Когда в город пришли люди, зимовавшие на Эмбе, можно было наконец подсчитать все потери. Оказалось, что на марше, в стычках с противником и во время стояния страшным лагерем у Свинского озера погибло, умерло от болезней и замерзло насмерть 1054 человека нижних чинов. В Оренбургский госпиталь поступили 609 человек, из них 20 офицеров, больных цингой. Больные, истощенные лишениями, они поправлялись плохо; окончательно выздоровели немногие.
Столь бесславный финал предприятия, сулившего неисчислимые выгоды в случае успеха, а для его участников несомненные славу и награды, поверг всех в уныние. Было потрачено впустую два с лишком миллиона рублей. О моральных и политических издержках и говорить не приходилось.
В мае Перовский выехал в Петербург, рассчитывая получить аудиенцию у императора. Но приняли его скверно: военный министр разговаривал с ним сухо и на просьбу о личном докладе императору ответил, что его величество примет его, когда сочтет нужным. Томительное и унизительное ожидание затянулось на целый месяц, покуда наконец Перовский не Получил приглашение на смотр в Михайловском манеже. Там, на разводе, заметив стоявшего несколько отдельно от общего строя Перовского, император подошел к нему, справился о здоровье и пригласил к себе в Петергоф. У Перовского словно камень с души свалился. Целых два дня, живя во дворце, он пересказывал императору ужасающие подробности хивинского похода. Император потребовал, чтобы Перовский предоставил ему наградные списки, и собственноручно на них написал: «Перовскому: передать лично графу Чернышеву для немедленного исполнения!» Самого Перовского отправили для лечения за границу, выдав из казны для этого 20 тысяч рублей.

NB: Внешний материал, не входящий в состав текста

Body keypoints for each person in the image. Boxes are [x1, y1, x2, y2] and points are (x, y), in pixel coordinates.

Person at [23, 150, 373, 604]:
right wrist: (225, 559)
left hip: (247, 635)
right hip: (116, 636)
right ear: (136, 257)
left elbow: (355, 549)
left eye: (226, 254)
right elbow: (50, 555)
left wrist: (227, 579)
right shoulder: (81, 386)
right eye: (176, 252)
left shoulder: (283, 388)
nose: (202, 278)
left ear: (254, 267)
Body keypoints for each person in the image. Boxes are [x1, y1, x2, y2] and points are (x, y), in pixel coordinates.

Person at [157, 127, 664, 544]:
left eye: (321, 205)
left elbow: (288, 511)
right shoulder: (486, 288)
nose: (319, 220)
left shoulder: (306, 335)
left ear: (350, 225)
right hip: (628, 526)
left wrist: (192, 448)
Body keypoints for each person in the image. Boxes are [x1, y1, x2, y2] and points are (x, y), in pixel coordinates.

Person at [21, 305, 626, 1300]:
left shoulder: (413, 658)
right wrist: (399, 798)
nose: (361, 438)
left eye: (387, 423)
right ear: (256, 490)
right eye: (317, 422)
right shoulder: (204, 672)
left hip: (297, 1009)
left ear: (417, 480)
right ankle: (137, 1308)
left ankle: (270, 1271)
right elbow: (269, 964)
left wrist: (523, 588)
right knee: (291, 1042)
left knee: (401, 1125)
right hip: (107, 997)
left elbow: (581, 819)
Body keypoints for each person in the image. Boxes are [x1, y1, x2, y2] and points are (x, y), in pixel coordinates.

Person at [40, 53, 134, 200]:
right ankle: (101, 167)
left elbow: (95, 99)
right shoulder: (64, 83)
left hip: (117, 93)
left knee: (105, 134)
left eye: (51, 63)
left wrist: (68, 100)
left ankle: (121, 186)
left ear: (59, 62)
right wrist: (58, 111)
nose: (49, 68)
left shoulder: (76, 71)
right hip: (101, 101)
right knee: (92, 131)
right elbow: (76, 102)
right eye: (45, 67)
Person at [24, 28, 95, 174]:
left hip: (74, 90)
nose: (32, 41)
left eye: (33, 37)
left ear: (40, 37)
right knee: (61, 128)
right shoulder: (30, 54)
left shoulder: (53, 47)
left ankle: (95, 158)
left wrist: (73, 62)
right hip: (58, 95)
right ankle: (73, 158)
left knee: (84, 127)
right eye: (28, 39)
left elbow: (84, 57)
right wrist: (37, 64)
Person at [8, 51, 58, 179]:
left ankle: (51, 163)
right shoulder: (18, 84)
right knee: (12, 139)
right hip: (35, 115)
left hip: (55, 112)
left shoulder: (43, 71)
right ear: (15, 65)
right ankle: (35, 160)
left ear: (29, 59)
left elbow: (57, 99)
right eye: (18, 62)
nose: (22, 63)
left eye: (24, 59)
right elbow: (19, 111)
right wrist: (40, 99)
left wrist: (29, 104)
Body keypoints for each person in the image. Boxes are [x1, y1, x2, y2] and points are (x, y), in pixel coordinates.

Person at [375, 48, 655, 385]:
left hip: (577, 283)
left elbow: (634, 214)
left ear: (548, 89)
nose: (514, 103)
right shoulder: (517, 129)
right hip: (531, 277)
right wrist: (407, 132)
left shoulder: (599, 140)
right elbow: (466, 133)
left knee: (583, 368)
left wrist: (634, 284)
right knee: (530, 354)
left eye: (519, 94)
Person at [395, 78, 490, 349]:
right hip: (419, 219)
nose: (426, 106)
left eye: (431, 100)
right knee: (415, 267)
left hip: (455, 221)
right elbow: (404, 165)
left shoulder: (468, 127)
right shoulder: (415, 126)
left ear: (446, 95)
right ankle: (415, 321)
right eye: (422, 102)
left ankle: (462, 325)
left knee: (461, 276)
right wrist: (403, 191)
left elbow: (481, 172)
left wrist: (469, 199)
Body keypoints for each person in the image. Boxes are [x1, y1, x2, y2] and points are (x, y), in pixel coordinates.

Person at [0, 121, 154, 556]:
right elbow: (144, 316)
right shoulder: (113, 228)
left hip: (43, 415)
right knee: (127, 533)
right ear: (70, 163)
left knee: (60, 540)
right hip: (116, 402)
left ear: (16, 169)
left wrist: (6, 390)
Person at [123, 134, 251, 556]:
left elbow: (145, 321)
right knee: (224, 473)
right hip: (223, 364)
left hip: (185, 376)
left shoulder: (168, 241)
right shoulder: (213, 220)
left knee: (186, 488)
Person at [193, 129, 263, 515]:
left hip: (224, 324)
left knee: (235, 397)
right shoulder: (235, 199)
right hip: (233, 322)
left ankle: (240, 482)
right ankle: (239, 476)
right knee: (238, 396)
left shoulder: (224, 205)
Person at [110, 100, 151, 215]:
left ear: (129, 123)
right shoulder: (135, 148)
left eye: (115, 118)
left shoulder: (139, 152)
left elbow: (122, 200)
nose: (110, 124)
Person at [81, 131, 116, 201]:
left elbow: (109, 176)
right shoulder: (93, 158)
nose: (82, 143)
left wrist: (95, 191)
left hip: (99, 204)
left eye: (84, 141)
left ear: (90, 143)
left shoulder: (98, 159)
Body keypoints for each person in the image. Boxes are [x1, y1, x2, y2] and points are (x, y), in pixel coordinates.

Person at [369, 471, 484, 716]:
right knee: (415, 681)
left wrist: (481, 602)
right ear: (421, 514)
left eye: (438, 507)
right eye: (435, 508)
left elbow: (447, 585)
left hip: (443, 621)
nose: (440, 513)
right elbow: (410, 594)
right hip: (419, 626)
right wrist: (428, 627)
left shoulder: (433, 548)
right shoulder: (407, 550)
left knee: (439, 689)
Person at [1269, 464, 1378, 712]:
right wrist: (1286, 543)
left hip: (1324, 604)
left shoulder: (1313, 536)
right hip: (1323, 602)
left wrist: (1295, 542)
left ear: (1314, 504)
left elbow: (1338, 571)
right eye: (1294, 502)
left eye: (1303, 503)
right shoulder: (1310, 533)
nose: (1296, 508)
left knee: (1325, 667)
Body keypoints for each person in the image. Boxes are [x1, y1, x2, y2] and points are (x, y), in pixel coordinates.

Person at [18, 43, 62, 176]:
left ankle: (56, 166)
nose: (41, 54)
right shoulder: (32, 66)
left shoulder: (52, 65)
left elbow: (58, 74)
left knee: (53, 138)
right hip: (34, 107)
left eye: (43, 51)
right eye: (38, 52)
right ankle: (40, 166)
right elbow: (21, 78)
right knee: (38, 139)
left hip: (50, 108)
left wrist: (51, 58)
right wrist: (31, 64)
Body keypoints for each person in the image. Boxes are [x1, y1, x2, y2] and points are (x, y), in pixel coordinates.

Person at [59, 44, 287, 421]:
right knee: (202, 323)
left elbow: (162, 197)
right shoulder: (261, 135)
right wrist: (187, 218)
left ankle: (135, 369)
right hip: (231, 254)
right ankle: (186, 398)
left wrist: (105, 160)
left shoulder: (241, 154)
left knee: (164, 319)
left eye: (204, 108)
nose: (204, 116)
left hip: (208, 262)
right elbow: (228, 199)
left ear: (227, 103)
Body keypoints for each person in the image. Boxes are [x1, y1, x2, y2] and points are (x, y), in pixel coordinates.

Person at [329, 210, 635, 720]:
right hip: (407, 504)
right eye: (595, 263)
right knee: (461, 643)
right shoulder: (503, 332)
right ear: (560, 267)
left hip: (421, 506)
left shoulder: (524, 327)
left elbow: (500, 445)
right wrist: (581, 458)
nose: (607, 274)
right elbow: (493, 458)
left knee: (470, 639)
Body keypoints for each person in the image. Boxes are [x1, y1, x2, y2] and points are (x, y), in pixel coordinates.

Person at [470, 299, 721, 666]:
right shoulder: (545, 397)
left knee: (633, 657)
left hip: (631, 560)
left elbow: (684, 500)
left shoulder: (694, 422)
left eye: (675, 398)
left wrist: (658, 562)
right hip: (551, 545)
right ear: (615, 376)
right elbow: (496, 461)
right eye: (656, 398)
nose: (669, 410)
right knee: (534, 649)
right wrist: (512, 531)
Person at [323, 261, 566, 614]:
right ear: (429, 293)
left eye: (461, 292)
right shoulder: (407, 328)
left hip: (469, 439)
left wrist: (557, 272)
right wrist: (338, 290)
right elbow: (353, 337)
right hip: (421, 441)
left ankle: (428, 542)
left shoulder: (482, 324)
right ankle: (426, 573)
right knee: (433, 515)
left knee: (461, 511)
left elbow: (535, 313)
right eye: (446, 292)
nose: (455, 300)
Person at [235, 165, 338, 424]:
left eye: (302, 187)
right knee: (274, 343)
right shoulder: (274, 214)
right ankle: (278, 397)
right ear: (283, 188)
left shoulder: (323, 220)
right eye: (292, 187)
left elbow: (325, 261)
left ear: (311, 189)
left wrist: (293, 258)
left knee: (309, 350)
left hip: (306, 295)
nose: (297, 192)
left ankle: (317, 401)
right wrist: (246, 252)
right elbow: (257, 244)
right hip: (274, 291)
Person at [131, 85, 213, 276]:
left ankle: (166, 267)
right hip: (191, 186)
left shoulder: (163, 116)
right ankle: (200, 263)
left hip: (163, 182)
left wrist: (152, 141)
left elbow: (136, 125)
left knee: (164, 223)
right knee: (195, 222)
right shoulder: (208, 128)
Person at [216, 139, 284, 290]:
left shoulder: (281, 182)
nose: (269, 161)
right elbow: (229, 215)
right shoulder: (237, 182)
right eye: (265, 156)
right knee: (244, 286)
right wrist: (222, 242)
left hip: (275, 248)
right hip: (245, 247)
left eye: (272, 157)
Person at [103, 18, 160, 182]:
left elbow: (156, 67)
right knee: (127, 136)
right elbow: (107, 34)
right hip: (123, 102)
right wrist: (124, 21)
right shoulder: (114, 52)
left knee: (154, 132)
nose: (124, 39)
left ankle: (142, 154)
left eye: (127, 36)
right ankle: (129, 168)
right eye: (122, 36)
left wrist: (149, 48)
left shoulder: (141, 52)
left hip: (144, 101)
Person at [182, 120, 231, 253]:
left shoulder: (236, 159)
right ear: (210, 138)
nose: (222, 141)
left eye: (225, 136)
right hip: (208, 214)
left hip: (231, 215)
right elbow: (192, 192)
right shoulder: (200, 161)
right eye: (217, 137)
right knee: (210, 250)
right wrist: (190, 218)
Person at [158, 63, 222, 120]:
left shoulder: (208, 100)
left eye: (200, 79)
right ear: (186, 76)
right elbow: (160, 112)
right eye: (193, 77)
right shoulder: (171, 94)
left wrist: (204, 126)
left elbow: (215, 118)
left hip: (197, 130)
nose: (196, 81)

Страшный «зимний поход» принес совершенно неожиданные результаты: в октябре 1840 года из Хивы были возвращены 600 русских пленных. Это были солдаты, отставшие от своих колонн и подобранные хивинцами в степи, а также рабы, содержавшиеся прежде в Хиве. Прибывшие рассказывали про свой плен у азиатов ужасные подробности – их продавали в рабство, били кнутами и нагайками, держали без пищи в клоповниках. Руки, плечи и спины недавних невольников были покрыты глубокими ранами и старыми рубцами, свидетельствовавшими о перенесенных ими страданиях красноречивее любых слов. У нескольких человек мучители выкололи глаза. Среди пленных были и женщины, захваченные на рыбных промыслах или во время полевых работ в ближайших губерниях. Некоторые пленные пытались бежать, но таких, если ловили, сажали на кол, и в назидание другим они умирали долго и мучительно. Тем же, кто все-таки сумел ускользнуть от преследования хивинцев, дойти до российских форпостов удавалось редко: они гибли от голода, жажды и зноя в диких степях. Впрочем, были среди русских пленников и такие, что переходили в мусульманство, и с ними хивинцы обращались совсем по-другому: предоставляли полную свободу, ничем не притесняли, помогали завести хозяйство, давали в жены таких же полонянок, в основном персиянок. Из рассказов бывших рабов выяснилась совершенно удивительная вещь: оказалось, что многие из них попали в рабство при живейшем пособничестве русских, продававших их киргизам, как скот! И первым из таких работорговцев был назван купец Михаил Зайчиков, которого Перовский полагал одним из самых ловких и умелых торговцев в Оренбурге и окрестностях.